In a similar vein, the character building in this series is also magnificent. Rachel and Jason are charming characters who balance their confusion and fear in the face of this new world with their desire to help their new friends seamlessly. They also have incredible chemistry as a duo and their interactions lead to some of the funniest parts of the series. The people they meet along the way are also unique and well-rounded—there are no throwaway characters in this series. Everyone has fully developed desires, aspirations, and personalities and they all feel integral to the overall narrative. This also aids in the reader’s investment when these characters are in danger or die. There are no meaningless deaths in this book: they all impact the characters and the reader.

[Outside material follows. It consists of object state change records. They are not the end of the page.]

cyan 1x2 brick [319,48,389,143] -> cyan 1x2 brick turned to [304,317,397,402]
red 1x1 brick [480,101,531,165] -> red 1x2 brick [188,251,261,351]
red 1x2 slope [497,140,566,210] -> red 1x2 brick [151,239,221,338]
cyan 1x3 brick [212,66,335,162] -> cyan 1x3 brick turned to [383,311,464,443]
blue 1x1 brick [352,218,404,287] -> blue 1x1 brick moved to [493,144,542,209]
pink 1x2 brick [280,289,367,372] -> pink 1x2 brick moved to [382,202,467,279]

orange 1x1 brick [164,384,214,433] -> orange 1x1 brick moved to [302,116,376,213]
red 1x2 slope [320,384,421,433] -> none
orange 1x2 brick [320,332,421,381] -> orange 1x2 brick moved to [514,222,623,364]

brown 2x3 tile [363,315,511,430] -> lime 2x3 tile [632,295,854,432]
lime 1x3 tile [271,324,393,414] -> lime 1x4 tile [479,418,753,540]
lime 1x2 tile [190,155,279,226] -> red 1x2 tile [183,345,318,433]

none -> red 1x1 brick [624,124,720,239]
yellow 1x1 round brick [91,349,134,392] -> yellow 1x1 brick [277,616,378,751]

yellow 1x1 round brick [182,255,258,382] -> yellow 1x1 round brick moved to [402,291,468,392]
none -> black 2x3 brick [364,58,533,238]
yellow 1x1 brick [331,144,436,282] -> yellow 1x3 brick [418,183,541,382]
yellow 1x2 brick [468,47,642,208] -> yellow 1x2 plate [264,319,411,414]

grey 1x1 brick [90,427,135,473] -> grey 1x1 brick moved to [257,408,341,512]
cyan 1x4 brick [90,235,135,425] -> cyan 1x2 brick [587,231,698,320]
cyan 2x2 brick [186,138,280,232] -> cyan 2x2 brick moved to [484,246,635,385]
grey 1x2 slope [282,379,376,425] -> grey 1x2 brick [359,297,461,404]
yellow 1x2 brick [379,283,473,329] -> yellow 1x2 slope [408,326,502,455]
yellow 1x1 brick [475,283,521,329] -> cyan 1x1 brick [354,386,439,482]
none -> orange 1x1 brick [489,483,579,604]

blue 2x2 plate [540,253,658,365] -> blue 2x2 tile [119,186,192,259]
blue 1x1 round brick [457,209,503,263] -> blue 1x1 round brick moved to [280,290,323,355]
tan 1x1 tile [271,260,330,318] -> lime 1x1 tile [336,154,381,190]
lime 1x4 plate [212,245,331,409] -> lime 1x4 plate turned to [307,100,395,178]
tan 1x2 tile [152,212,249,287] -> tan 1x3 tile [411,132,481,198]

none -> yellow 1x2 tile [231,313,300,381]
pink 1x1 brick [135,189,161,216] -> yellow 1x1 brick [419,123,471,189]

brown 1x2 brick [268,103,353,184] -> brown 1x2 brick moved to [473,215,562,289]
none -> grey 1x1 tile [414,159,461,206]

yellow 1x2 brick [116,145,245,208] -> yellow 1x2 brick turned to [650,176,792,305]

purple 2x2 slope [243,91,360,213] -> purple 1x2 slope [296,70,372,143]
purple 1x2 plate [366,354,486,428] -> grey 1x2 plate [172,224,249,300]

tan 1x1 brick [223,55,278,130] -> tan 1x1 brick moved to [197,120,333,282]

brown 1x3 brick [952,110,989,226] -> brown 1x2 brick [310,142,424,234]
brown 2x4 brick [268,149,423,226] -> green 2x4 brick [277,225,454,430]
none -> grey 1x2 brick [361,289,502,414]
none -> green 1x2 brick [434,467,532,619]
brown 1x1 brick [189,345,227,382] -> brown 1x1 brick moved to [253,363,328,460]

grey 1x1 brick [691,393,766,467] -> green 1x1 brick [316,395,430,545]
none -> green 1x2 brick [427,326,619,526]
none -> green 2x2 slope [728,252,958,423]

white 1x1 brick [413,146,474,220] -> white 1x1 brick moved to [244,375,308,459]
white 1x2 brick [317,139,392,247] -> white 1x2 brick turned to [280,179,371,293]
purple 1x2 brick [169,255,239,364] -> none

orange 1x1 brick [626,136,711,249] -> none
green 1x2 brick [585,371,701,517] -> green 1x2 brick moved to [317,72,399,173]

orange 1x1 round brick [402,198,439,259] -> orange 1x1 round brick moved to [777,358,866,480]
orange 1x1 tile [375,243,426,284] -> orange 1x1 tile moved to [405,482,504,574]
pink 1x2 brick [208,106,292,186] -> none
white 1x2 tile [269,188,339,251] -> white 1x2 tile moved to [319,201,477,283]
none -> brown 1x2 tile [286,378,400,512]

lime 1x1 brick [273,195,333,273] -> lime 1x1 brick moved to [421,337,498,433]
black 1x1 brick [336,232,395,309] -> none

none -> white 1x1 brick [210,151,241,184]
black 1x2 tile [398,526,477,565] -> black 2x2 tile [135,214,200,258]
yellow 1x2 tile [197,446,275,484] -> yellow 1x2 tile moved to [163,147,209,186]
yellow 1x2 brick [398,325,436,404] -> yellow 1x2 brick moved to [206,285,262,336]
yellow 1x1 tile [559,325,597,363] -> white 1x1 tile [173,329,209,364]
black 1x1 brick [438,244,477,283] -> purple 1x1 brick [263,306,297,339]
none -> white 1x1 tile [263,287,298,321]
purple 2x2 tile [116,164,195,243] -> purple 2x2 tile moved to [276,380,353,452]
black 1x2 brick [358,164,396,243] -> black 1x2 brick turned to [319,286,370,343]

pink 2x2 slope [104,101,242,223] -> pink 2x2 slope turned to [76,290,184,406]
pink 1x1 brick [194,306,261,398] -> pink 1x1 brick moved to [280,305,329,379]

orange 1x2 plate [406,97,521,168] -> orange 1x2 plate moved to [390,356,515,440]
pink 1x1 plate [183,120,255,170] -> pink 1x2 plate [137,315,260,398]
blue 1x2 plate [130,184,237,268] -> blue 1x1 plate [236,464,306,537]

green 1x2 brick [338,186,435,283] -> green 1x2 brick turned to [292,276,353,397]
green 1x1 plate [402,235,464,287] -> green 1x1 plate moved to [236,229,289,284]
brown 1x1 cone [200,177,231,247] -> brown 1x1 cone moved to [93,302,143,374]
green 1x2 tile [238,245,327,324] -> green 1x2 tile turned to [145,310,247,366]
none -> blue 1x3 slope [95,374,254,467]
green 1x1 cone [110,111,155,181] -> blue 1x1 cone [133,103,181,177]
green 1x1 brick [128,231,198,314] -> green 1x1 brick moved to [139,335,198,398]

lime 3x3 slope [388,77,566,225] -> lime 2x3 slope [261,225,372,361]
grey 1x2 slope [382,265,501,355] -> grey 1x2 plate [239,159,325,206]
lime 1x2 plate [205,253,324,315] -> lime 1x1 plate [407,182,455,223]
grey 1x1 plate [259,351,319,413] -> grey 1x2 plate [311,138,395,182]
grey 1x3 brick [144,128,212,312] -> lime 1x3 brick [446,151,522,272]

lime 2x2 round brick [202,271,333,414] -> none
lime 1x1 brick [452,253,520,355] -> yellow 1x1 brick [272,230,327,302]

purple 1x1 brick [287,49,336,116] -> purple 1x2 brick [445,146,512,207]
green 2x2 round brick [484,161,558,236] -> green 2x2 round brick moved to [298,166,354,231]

The most unique aspect of character building in this series is the redemption arc of a specific character. Not to spoil the series, but there is one character revealed to be a spy for Maldor that eventually joins the heroes. The constant question as to whether they will betray them again is fascinating enough as it is, but it’s the struggle of the character themselves that really makes this story a special one. Brandon Mull doesn’t pull any punches with this character—rather, he fully addresses the difficultly of abandoning what you once believed, the struggle to be honest after deceiving for so long, and the pain of being constantly distrusted and despised even as you try to change. By far, this is the best arc of the series, and it ends perfectly in the third book, and anyone who wishes to write a redemption arc should read this series.

Lastly, this book also has both a great sense of humor and the ability to be serious. The comarderie between the characters leads to hilarious banter that really lets the characters connect on a personal level. Likewise, the book doesn’t shy away from showing the abuses that Maldor perpetrates and the risks that these characters face in opposing him. When characters die, they stay dead, and their loss is felt for the rest of the book. These conflicting energies play off each other perfectly, with the humorous moments showing the beauty of Lyrian and the serious moments showing how much would be lost if Maldor took over completely. The reader feels the risk and the loss along with the characters and is therefore brought along for the ride.

Overall, I adored this series. My favorite aspect of the fantasy genre is that the reader gets to experience a brand new world full of incredible people and places, and Beyonders delivered that in spades. I highly recommend Beyonders to anyone looking for a great fantasy adventure to dive into this year.